» **Extracted text**:
● ● ● ●

Rome: The Italian government has backed plans to ban cruise ships definitively from the area around Venice’s city centre, allocating €2.2 million to construct mooring points outside the lagoon.
The decision, which follows years of controversy, was part of a decree approved during a cabinet meeting on the evening of 31 March.
Culture minister Dario Franceschini announced the news on Twitter, hailing it as “a fair decision that we have awaited for years.”
Italy to keep cruise ships away from centre of Venice
Franceschini also recalled that the move had been requested by the United Nations culture organisation UNESCO.
Proposals will now be sought for the construction of berths for large passenger ships and container ships to dock outside the protected water of the lagoon, away from the city’s historic sites.
The news comes less than a week after Italy announced a temporary ban on giant cruisers from docking or sailing near the historic centre of Venice, diverting large passenger ships to the industrial port at Marghera, about 10 km away on the mainland.
The measure – signed jointly by the Italian ministers for the environment, culture, tourism and infrastructure – was taken to “protect a cultural and historical heritage that belongs not only to Italy but to the whole world.”
The massive cruise ships have been the subject of much debate in recent years, from claims of environmental damage to the negative effects of mass tourism.
Activists say the giant ships are “unsustainable” and threaten the fragile foundations of the canal city, which recently celebrated its 1,600th birthday.
However many in the tourism sector defend the cruisers which they say brings jobs to Venice.
With the cruise industry in Venice currently on hold due to covid-19, it will now be a question of creating a workable solution that keeps all sides happy for when the tourism industry eventually returns.

● ● ● ●

Name the portfolios of the Italian ministers who jointly signed the temporary ban measure described in the article on Venice cruise ships above.

● ● ● ●

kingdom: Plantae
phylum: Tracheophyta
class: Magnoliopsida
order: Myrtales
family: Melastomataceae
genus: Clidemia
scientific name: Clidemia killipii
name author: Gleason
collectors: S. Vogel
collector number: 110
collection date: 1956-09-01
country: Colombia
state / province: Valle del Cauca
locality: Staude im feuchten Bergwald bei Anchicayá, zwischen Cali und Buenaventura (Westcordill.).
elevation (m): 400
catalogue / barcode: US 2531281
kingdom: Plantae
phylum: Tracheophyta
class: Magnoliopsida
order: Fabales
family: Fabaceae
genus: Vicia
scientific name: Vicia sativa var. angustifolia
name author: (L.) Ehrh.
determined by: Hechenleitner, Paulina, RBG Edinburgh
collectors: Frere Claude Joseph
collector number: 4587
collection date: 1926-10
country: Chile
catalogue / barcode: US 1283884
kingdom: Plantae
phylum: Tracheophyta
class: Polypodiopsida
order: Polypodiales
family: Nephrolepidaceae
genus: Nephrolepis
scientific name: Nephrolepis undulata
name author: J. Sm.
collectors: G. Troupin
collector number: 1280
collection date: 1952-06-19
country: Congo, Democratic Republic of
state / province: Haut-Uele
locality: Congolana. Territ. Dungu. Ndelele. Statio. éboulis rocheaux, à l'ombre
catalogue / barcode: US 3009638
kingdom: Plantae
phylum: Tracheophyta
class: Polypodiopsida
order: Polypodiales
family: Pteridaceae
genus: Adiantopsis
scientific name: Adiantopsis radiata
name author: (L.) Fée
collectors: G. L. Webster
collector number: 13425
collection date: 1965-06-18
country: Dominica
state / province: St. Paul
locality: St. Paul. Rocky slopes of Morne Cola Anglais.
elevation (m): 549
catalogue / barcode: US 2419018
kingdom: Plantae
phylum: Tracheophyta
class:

● ● ● ●

» **Answer space**:
Environment, culture, tourism, and infrastructure.